More nanotube progress

Hongjie Dai and his colleagues take a new approach for getting 100% semiconducting nanotubes. They grow a mixed bunch of semiconducting and metallic nanotubes on a silicon wafer and have them bridge the source and drain of a transistor. Then they expose the devices to methane plasma at 400 °C. The hot, ionized methane particles eat away the carbon atoms, but only in the metallic nanotubes, converting the tubes into a hydrocarbon gas. (The plasma also etches out nanotubes with diameters smaller than about 1.4 nanometers.) Next, the researchers treat the wafer in a vacuum at a temperature of 600 °C; this treatment gets rid of carbon-hydrogen groups that latch on to the semiconducting nanotubes during the plasma treatment. This leaves behind purely semiconducting nanotubes with a consistent range of diameters stretching across the source and drain. With this heat based approach, one can treat an entire wafer, which may contain several devices, at once.
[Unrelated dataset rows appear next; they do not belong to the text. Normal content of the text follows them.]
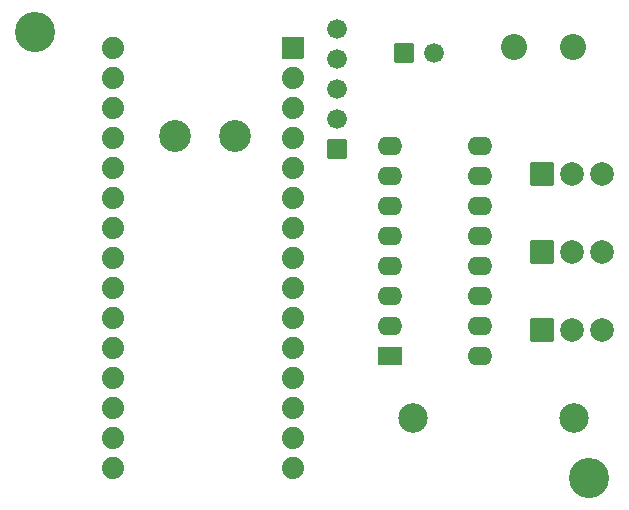
<source format=gts>
G04 Layer: TopSolderMaskLayer*
G04 EasyEDA v6.5.34, 2023-08-04 19:03:51*
G04 bd8073a519a84a03b3240daa2bee514a,ed70181f279245e6aff80281ee7dc86a,10*
G04 Gerber Generator version 0.2*
G04 Scale: 100 percent, Rotated: No, Reflected: No *
G04 Dimensions in millimeters *
G04 leading zeros omitted , absolute positions ,4 integer and 5 decimal *
%FSLAX45Y45*%
%MOMM*%

%AMMACRO1*1,1,$1,$2,$3*1,1,$1,$4,$5*1,1,$1,0-$2,0-$3*1,1,$1,0-$4,0-$5*20,1,$1,$2,$3,$4,$5,0*20,1,$1,$4,$5,0-$2,0-$3,0*20,1,$1,0-$2,0-$3,0-$4,0-$5,0*20,1,$1,0-$4,0-$5,$2,$3,0*4,1,4,$2,$3,$4,$5,0-$2,0-$3,0-$4,0-$5,$2,$3,0*%
%ADD10C,1.6764*%
%ADD11MACRO1,0.1016X0.7874X-0.7874X0.7874X0.7874*%
%ADD12C,2.7032*%
%ADD13C,1.8796*%
%ADD14MACRO1,0.1016X-0.889X0.889X-0.889X-0.889*%
%ADD15C,2.5016*%
%ADD16O,2.1015960000000002X1.6015970000000002*%
%ADD17MACRO1,0.1016X-1X-0.75X1X-0.75*%
%ADD18C,2.2032*%
%ADD19MACRO1,0.2032X0.9X0.9X-0.9X0.9*%
%ADD20C,2.0032*%
%ADD21C,3.4032*%

%LPD*%
D10*
G01*
X9980015Y4177995D03*
G01*
X9980015Y3923995D03*
G01*
X9980015Y3669995D03*
G01*
X9980015Y3415995D03*
D11*
G01*
X9980005Y3162002D03*
D12*
G01*
X8606002Y3269995D03*
G01*
X9114002Y3269995D03*
D13*
G01*
X8078012Y462000D03*
G01*
X8078012Y716000D03*
G01*
X8078012Y970000D03*
G01*
X8078012Y1224000D03*
G01*
X8078012Y1478000D03*
G01*
X8078012Y1732000D03*
G01*
X8078012Y1986000D03*
G01*
X8078012Y2240000D03*
G01*
X8078012Y2494000D03*
G01*
X8078012Y2748000D03*
G01*
X8078012Y3002000D03*
G01*
X8078012Y3256000D03*
G01*
X8078012Y3510000D03*
G01*
X8078012Y3764000D03*
G01*
X8078012Y4018000D03*
G01*
X9602012Y462000D03*
G01*
X9602012Y716000D03*
G01*
X9602012Y970000D03*
G01*
X9602012Y1224000D03*
G01*
X9602012Y1478000D03*
G01*
X9602012Y1732000D03*
G01*
X9602012Y1986000D03*
G01*
X9602012Y2240000D03*
G01*
X9602012Y2494000D03*
G01*
X9602012Y2748000D03*
G01*
X9602012Y3002000D03*
G01*
X9602012Y3256000D03*
G01*
X9602012Y3510000D03*
G01*
X9602012Y3764000D03*
D14*
G01*
X9602005Y4018000D03*
D15*
G01*
X10622940Y889000D03*
G01*
X11982958Y889000D03*
D11*
G01*
X10543006Y3980002D03*
D10*
G01*
X10797006Y3980002D03*
D16*
G01*
X11188700Y3187700D03*
G01*
X11188700Y2933700D03*
G01*
X11188700Y2679700D03*
G01*
X11188700Y2425700D03*
G01*
X11188700Y2171700D03*
G01*
X11188700Y1917700D03*
G01*
X11188700Y1663700D03*
G01*
X11188700Y1409700D03*
G01*
X10426700Y3187700D03*
G01*
X10426700Y2933700D03*
G01*
X10426700Y2679700D03*
G01*
X10426700Y2425700D03*
G01*
X10426700Y2171700D03*
G01*
X10426700Y1917700D03*
G01*
X10426700Y1663700D03*
D17*
G01*
X10426700Y1409700D03*
D18*
G01*
X11972543Y4025900D03*
G01*
X11471656Y4025900D03*
D19*
G01*
X11716006Y2950001D03*
D20*
G01*
X11970004Y2950006D03*
G01*
X12224004Y2950006D03*
D19*
G01*
X11716006Y2290000D03*
D20*
G01*
X11970004Y2289987D03*
G01*
X12224004Y2289987D03*
D19*
G01*
X11716006Y1630001D03*
D20*
G01*
X11970004Y1629994D03*
G01*
X12224004Y1629994D03*
D21*
G01*
X7420000Y4150004D03*
G01*
X12110008Y380009D03*
M02*

</source>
From space ref.com, NASA’s Goddard Space Flight Center in Greenbelt, Maryland licensed its patented technique for manufacturing high-quality single-walled carbon nanotubes (CNTs) to Idaho Space Materials (ISM) in Boise. Having successfully commercialized NASA’s manufacturing process to increase production capacity while maintaining quality, ISM can produce single-walled CNTs at a rate of 50 grams per hour. The key to the innovation developed by Dr. Benavides was the ability to produce bundles of CNTs without using a metal catalyst, dramatically reducing pre- and post-production costs while generating higher yields of better quality product.